Real World Evidence in the Age of LLMs
Tristan Naumann
January 31, 2024, Wednesday, 2:00 PM - 3:00 PM EST
Large language models (LLMs) have seen widespread interest beyond the machine learning community, in part due to their accessibility and capability. Their use in biomedical applications stands to democratize biomedical knowledge work by providing means to rapidly structure data. This talk will provide an overview of biomedical LLMs, with a focus on their use in real-world evidence (RWE) generation.
I am at Microsoft Research's Health Futures working on problems related to clinical natural language processing and machine reading. My research focuses on exploring relationships in complex, unstructured healthcare data using natural language processing and unsupervised learning techniques. Previously, I completed a PhD in the Clinical Decision Making group at MIT CSAIL with Prof. Peter Szolovits, where the research focused on leveraging text representations for clinical predictive tasks, combining structured and unstructured healthcare data. My work has appeared in KDD, AAAI, AMIA, JMIR, Science Translational Medicine, and Nature Translational Psychiatry.
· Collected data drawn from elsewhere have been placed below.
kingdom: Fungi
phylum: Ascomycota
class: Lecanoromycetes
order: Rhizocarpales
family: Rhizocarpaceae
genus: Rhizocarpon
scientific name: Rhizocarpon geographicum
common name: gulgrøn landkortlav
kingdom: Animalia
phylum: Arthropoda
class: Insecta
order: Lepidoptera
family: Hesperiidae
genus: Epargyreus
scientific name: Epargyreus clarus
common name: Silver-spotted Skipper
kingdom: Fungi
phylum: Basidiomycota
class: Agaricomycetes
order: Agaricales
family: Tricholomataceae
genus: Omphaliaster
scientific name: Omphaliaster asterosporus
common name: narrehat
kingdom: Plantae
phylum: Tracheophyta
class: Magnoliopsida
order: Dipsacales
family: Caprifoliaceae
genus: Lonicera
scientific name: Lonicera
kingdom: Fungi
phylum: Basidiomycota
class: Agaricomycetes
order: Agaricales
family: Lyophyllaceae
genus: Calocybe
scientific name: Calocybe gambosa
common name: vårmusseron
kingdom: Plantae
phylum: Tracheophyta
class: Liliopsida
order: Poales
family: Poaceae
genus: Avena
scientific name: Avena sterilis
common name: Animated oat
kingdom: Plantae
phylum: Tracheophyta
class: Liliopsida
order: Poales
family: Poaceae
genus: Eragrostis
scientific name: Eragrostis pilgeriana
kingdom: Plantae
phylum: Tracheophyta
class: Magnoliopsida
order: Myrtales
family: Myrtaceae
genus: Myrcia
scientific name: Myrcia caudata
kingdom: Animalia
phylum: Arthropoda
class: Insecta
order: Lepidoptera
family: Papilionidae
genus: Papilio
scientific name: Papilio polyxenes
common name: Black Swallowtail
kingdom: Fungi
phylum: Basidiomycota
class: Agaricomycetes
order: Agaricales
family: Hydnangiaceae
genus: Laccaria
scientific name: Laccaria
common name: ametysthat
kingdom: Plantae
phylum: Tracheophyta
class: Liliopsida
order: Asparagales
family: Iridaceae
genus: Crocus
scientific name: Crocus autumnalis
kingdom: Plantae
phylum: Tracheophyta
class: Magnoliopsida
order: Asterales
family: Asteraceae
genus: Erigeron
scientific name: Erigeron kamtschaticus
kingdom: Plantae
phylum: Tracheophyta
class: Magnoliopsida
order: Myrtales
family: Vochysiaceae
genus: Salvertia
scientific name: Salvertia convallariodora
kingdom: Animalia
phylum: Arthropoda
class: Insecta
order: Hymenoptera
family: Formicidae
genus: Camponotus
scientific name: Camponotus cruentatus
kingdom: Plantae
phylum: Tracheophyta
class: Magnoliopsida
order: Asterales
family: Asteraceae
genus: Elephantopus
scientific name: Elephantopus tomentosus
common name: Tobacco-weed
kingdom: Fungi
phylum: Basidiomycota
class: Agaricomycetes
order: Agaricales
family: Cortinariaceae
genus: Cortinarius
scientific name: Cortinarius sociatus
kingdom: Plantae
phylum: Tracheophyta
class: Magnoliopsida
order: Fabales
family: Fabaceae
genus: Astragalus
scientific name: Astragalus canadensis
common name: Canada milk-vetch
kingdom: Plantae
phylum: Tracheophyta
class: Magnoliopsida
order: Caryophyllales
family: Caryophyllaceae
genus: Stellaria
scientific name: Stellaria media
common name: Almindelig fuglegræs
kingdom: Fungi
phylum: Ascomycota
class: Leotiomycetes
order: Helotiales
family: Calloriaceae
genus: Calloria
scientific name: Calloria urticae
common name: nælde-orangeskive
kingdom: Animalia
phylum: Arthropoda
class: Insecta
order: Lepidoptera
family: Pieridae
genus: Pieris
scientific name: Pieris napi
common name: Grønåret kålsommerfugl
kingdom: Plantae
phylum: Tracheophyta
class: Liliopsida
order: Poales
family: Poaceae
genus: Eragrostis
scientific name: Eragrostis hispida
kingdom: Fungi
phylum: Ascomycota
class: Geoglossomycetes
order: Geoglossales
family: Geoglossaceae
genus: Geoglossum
While at MIT, I was an Instructor for HST.953 (Collaborative Data Science for Medicine) and co-authored its textbook, "Secondary Analysis of Electronic Health Records." I served as the General Chair for the NIPS 2018 Machine Learning for Health (ML4H) workshop, and co-organized the NIPS 2017 ML4H workshop, the COLING 2016 Clinical NLP workshop, and several "datathon" events, which bring together participants to address problems of clinical interest. I also served as a mentor for the MIT Summer Research Program (MSRP) and have spent time as a Software Engineering Intern at Intel Corporation. Prior to MIT, I was a Program Manager at Microsoft Corporation, an Associate Product Manager Intern at Google, and received B.S. and M.S degrees in computer science from Columbia University. While at Columbia University, I was a MS-TA fellow and recipient of the Andrew P. Kosoresow Memorial Award for Outstanding Performance in TA-ing and Service.